**WRITTEN PROBLEM:**
Reproduce the text lines of every record below verbatim, omitting the pictures.

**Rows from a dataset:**
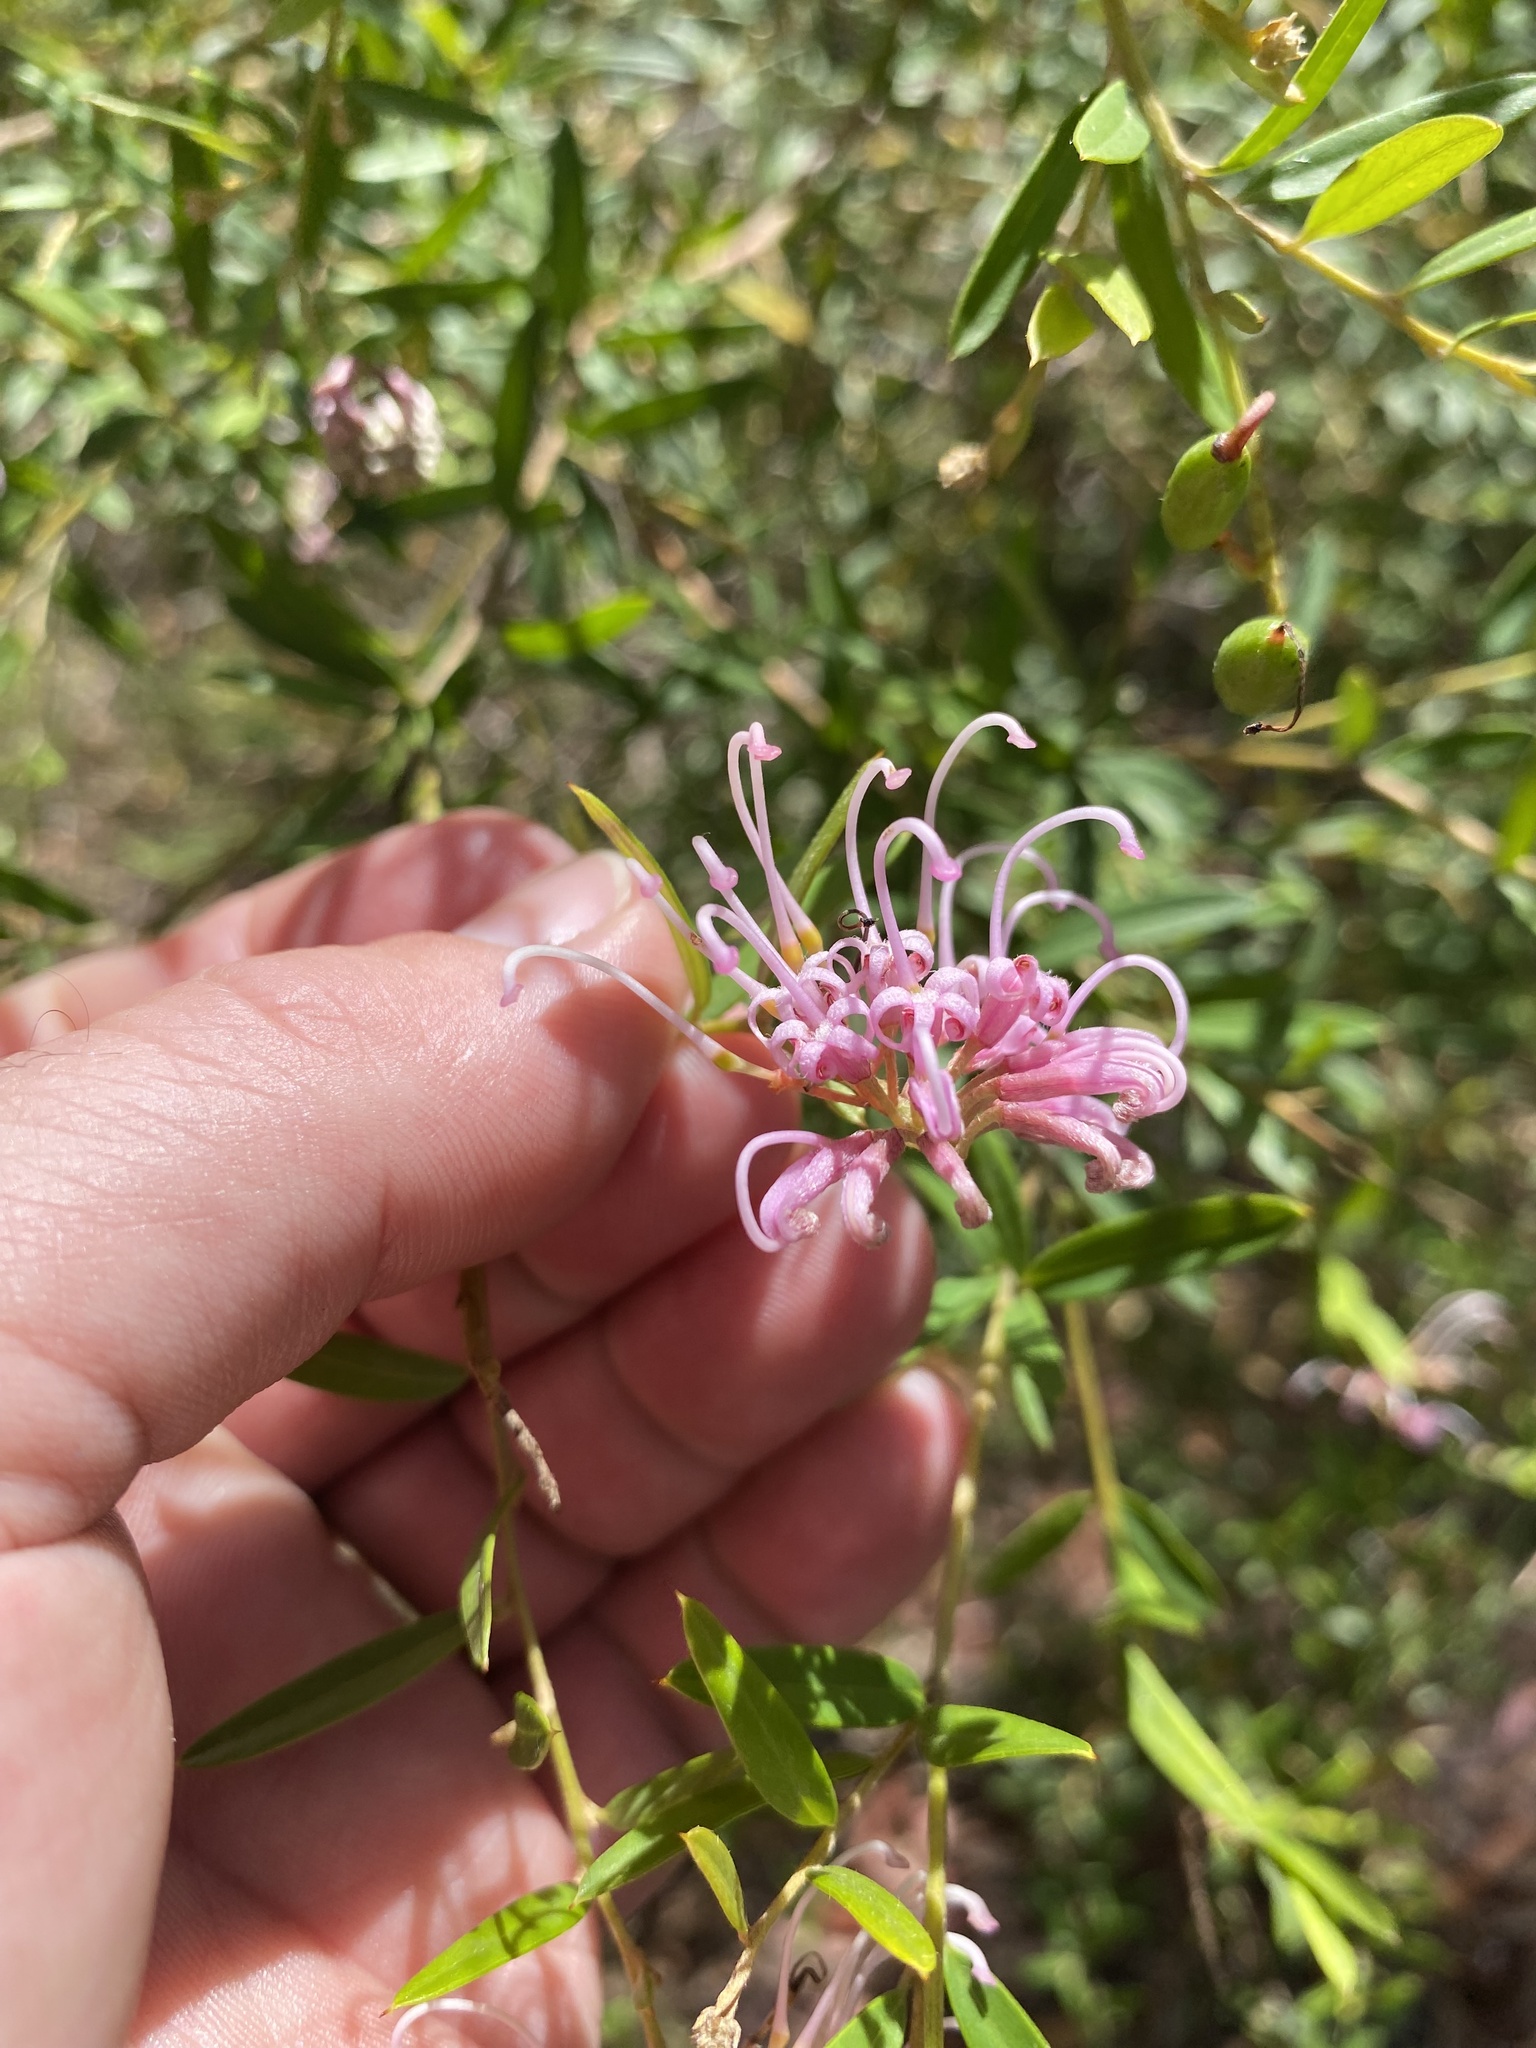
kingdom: Plantae
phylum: Tracheophyta
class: Magnoliopsida
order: Proteales
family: Proteaceae
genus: Grevillea
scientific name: Grevillea sericea
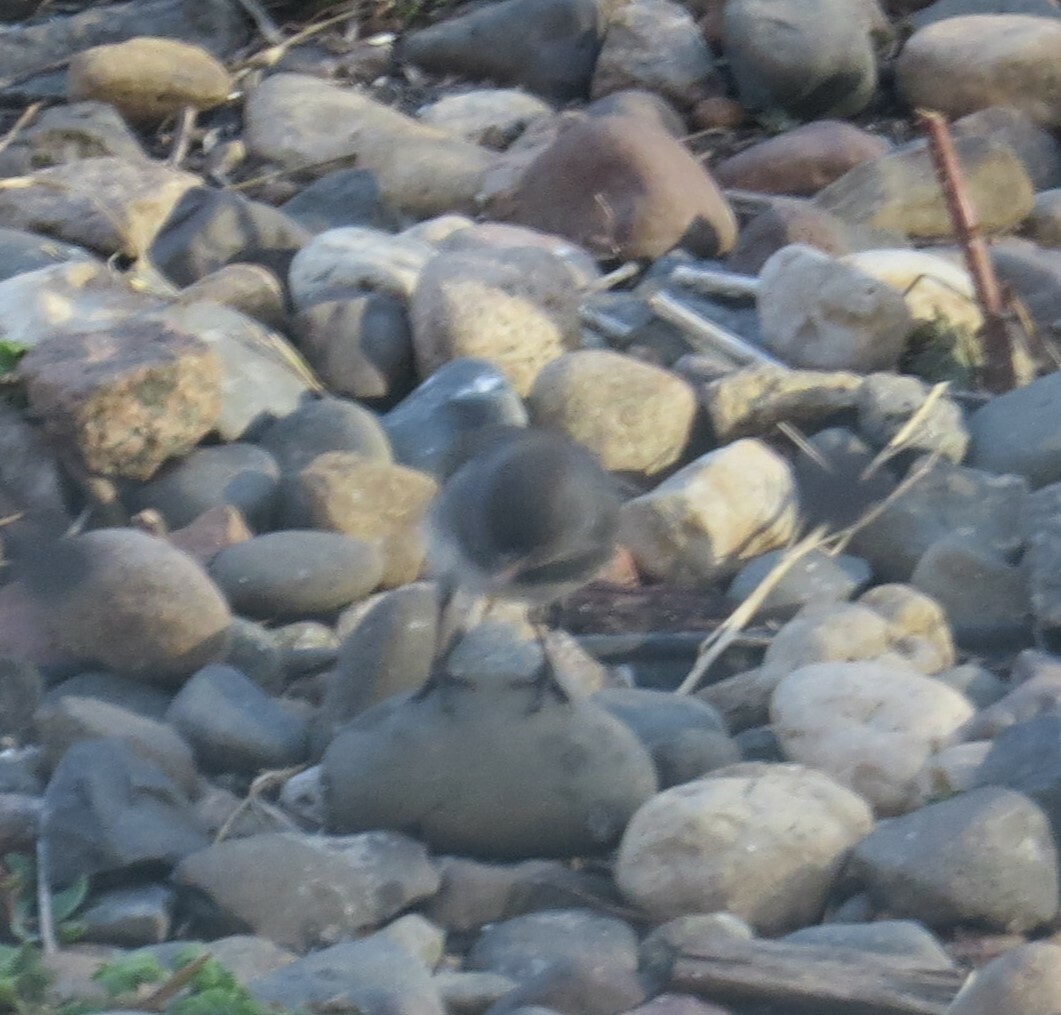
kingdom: Animalia
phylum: Chordata
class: Aves
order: Passeriformes
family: Passerellidae
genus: Junco
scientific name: Junco hyemalis
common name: Dark-eyed junco
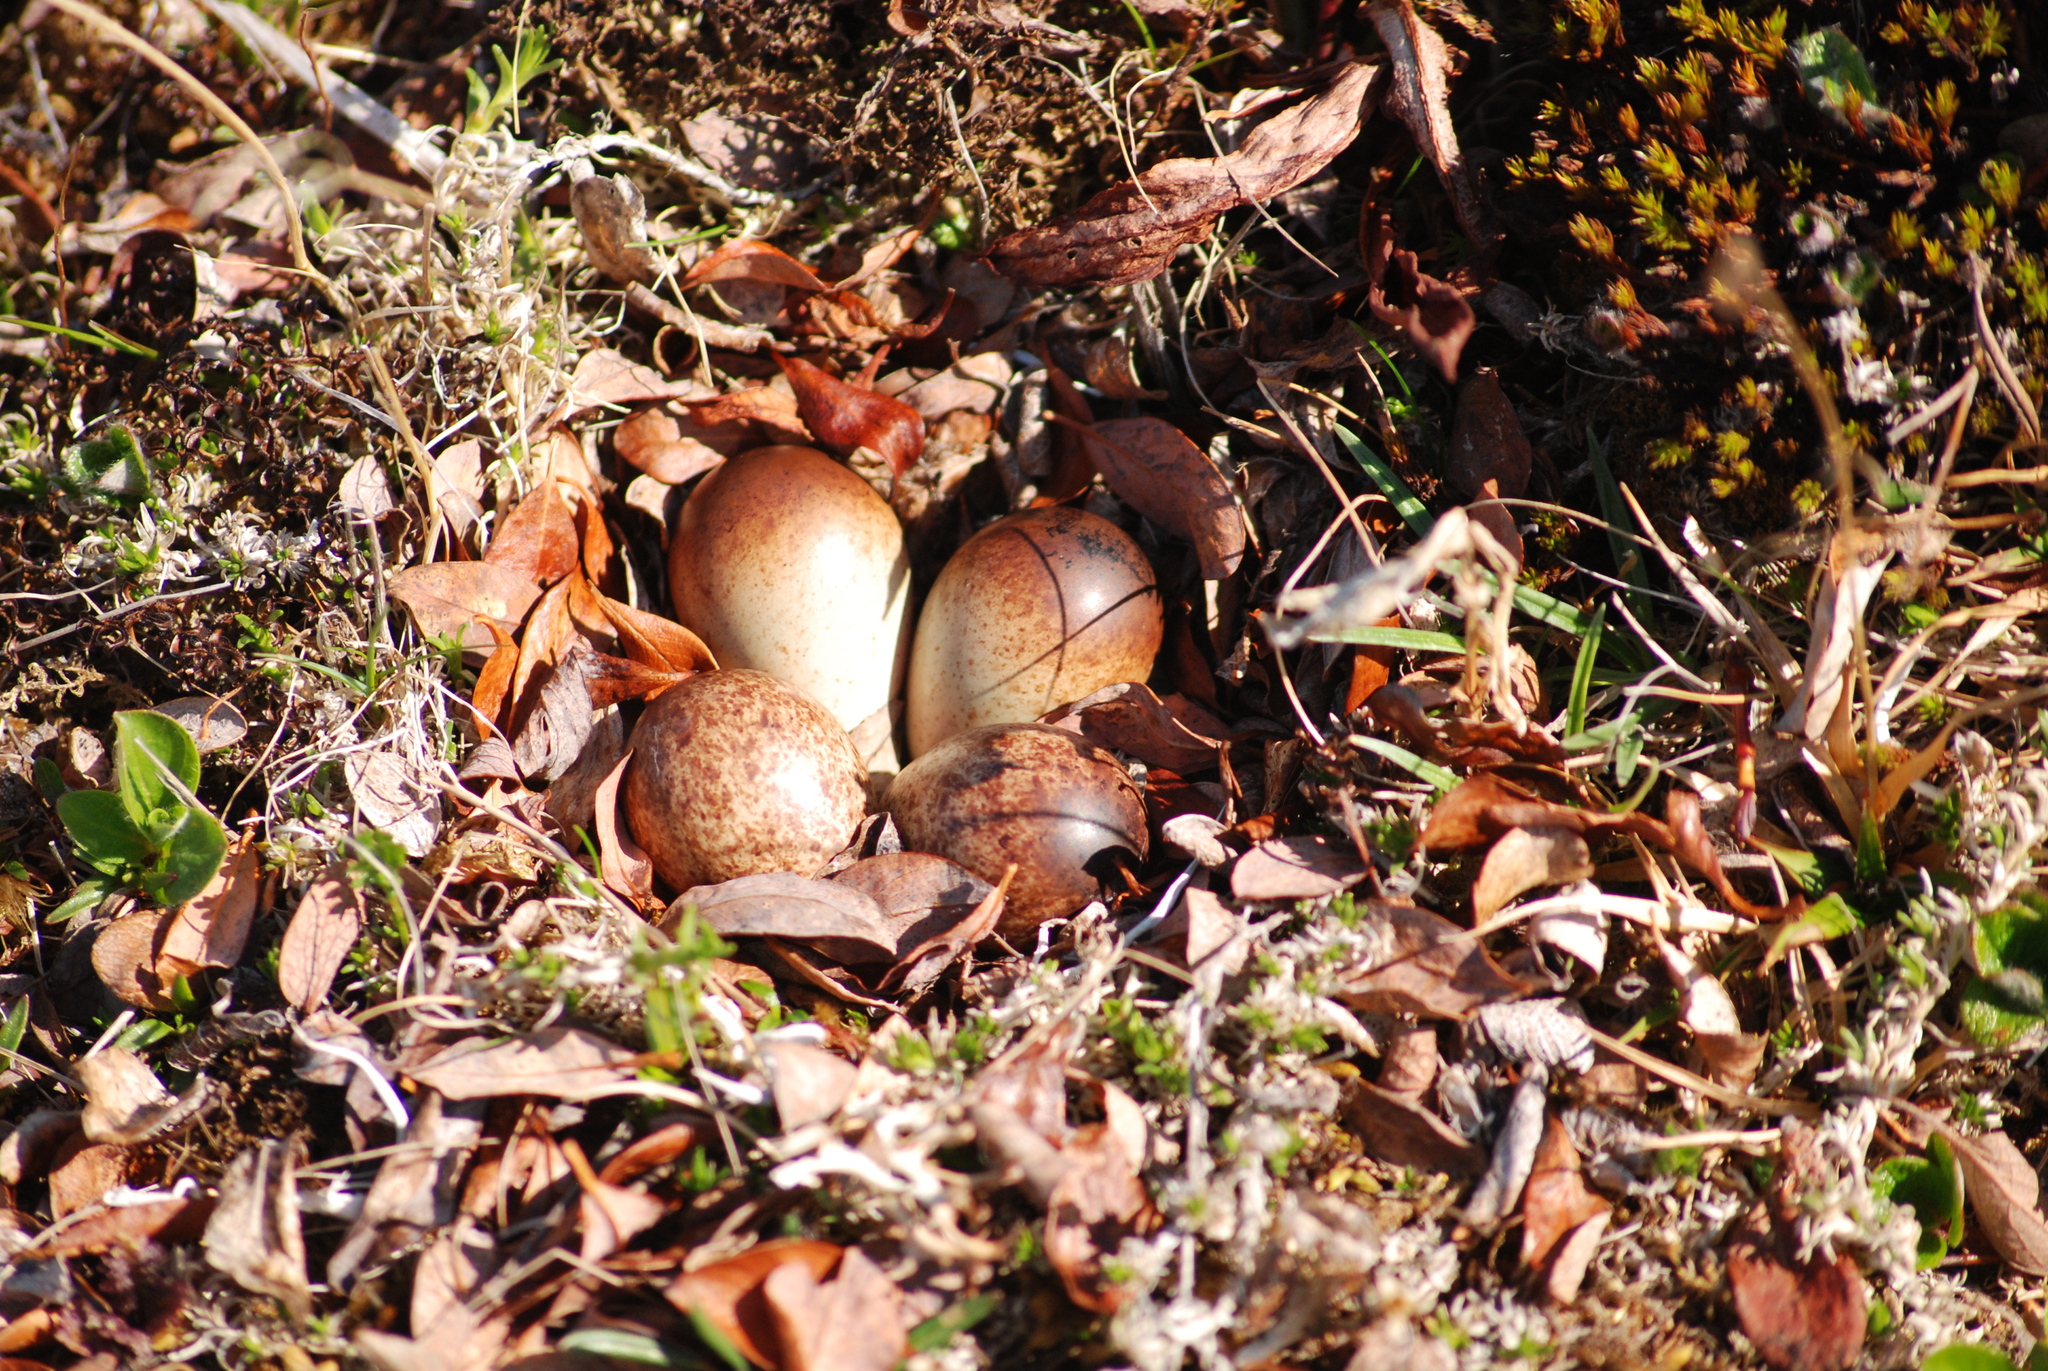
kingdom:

**FINISHED ANSWER:**
kingdom: Plantae
phylum: Tracheophyta
class: Magnoliopsida
order: Proteales
family: Proteaceae
genus: Grevillea
scientific name: Grevillea sericea
kingdom: Animalia
phylum: Chordata
class: Aves
order: Passeriformes
family: Passerellidae
genus: Junco
scientific name: Junco hyemalis
common name: Dark-eyed junco
kingdom:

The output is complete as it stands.